Recently, a judge in Columbia held a court hearing in the metaverse to test the use of technology in the legal system. This concept is close to what the pandemic required and the future. In the past week, a vegetarian couple named Sheel Mohnot and Amruta Godbole held a wedding in the metaverse, combining their Indian-American heritage and food.
While all these developments are exciting and give a glimpse of the metaverse future, questions still need answers. As the boundaries of the metaverse are pushed, it is important to consider this tech’s implications, especially when court cases are there to determine an individual’s future.
Carlo D’Angelo, a former law professor, believes that while the Metaverse hearings are a step in the right direction, they have one major flaw – they are unsuitable for jury trials. According to D’Angelo, biases, subtle cues, and verbal and nonverbal communication cannot be picked up from a remote connection, and an in-person face-off is necessary.
D’Angelo stresses that even with advanced AR, XR, and VR technology, replicating human body language can never replace humans’ perceptions during interactions. He expresses concerns about the cues that may be missed in the Metaverse court case and whether the digital avatars can accurately portray small movements.

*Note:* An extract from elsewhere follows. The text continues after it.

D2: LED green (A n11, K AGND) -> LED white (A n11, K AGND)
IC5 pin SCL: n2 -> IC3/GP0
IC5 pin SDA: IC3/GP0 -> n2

D’Angelo emphasizes that holding virtual criminal trials has the potential to deal a hard blow to human rights because small details that are missed could cost someone their freedom for no other reason than not getting the correct representation of themselves.
In an interview with Coin Telegraph, D’Angelo remains optimistic about the possibility of the metaverse advancing our court systems. However, he believes the technology has many challenges before it can be used effectively in this setting. Furthermore, he stresses that innovation should not come at the expense of fair trials.

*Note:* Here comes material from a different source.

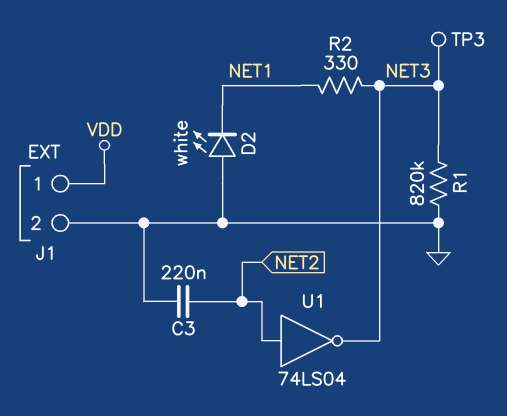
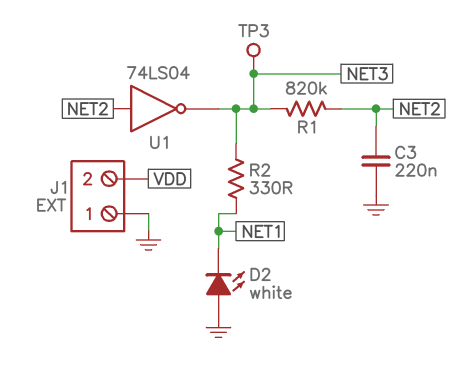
J1 pin 1: VDD -> GND
J1 pin 2: GND -> VDD
R1: 820k (GND, NET3) -> 820k (NET2, NET3)

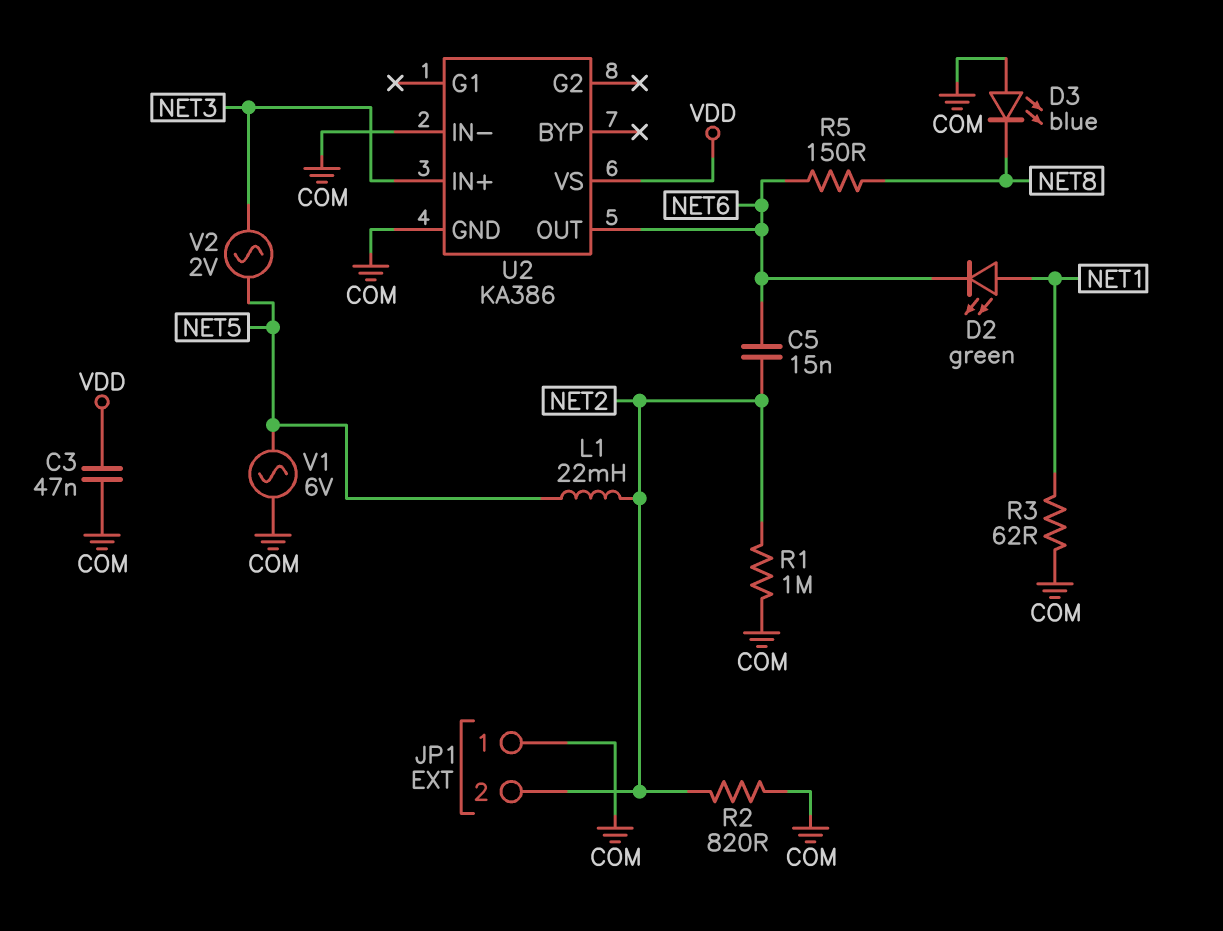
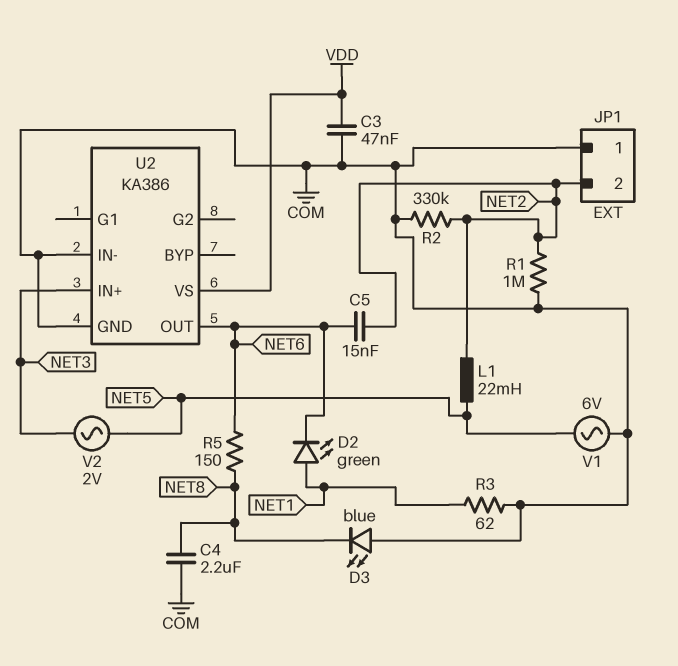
C4: none -> 2.2uF (COM, NET8)
R2: 820 (COM, NET2) -> 330k (COM, NET2)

The professor says the virtual world concept is still in its infancy and may not be suitable for high-profile crimes. In addition, this takes away the emotional aspect of the trial, and many decisions may need to be revised.
For context, the court case held in Colombia through the metaverse was for a small traffic offense, and there was no risk of the person’s future being negatively impacted by the virtual court case.
Lawyers Are on It
In recent years, lawyers have entered the virtual world due to the fast-paced rise of Web 3 and the lack of regulations. As a result, they are teaching themselves the concepts of Web 3 and how to navigate the legal minefield in the virtual world, which experiences many malicious players who can cause harm if left unchecked.
As a result, lawyers are sensing opportunities, and the crimes are becoming more complicated as time goes on. However, D’Angelo believes that even if the technology advances past certain points and is good enough, the public still holds the ball in its court. He says the public must adopt and accept the technology before it can be used in courts.